Can you resume the forum thread about growing vegetables inside a garden railroad, starting right after its final line?

Selected text:
____
# vegetables in the garden?



## leftyfretguy (Jan 2, 2008)

I pulled up the old vegetable garden to put in the garden railroad and had the intention of keeping the vegetables in big pots to avoid weeds. But, I can't find any room for the pots! I do have an area that was going to be a roundhouse, but that project is on the end of a long list of projects (years away - if ever) so I was thinking of putting the vegetables in that area - right in the middle of the garden railroad. Has anyone ever incorporated vegetables into their landscaping and had it look nice? I plan on having tomatoes, cucumbers and artichokes right now but maybe more will show up later. Is there any way to "blend" them in nicely or will they just look out of place? 
Anyone else done this? 
thanks, 
Matt


----------



## Dave F (Jan 2, 2008)

Right smack dab in the middle of my loop you will find tomatos (3 varieties), cucumbers, strawberries, peppers, basil, cilantro, onions, watermellon and radishes..


----------



## sheepdog (Jan 2, 2008)
____
Information supplied:

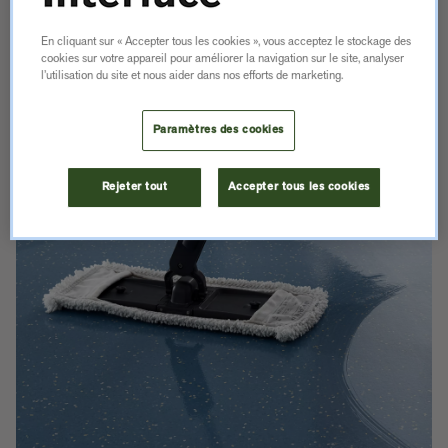
d'entretien :
En cliquant sur « Accepter tous les cookies », vous acceptez le stockage des
NORAMENT &
cookies sur votre appareil pour améliorer la navigation sur le site, analyser
l’utilisation du site et nous aider dans nos efforts de marketing.
NORAPLAN
Paramètres des cookies
NORAVANT
Rejeter tout
Accepter tous les cookies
____
Exercise response:
Sure have! 








" 

Craig


----------



## SandyR (Jan 6, 2008)

Craig, the harvest train pic is the happiest thing that I've seen in a long time! Thank you for sharing it with us...it's an inspiration. 
SandyR


----------



## John B (Jan 2, 2008)

Craig, 

Is that a "Hot" freight?


----------



## sheepdog (Jan 2, 2008)

Thanks guys. Yup! That would be a "Hot" freight. A few more views.


Garden Train 


Craig


----------



## VillageRail (Apr 25, 2008)

Craig, 

Do you have a branch line straight into the kitchen?  

Paul


----------



## bennysrr (Jan 2, 2008)

Sheepdog 
It looks like you are going to supply the hole neighborhood with HOT goodies .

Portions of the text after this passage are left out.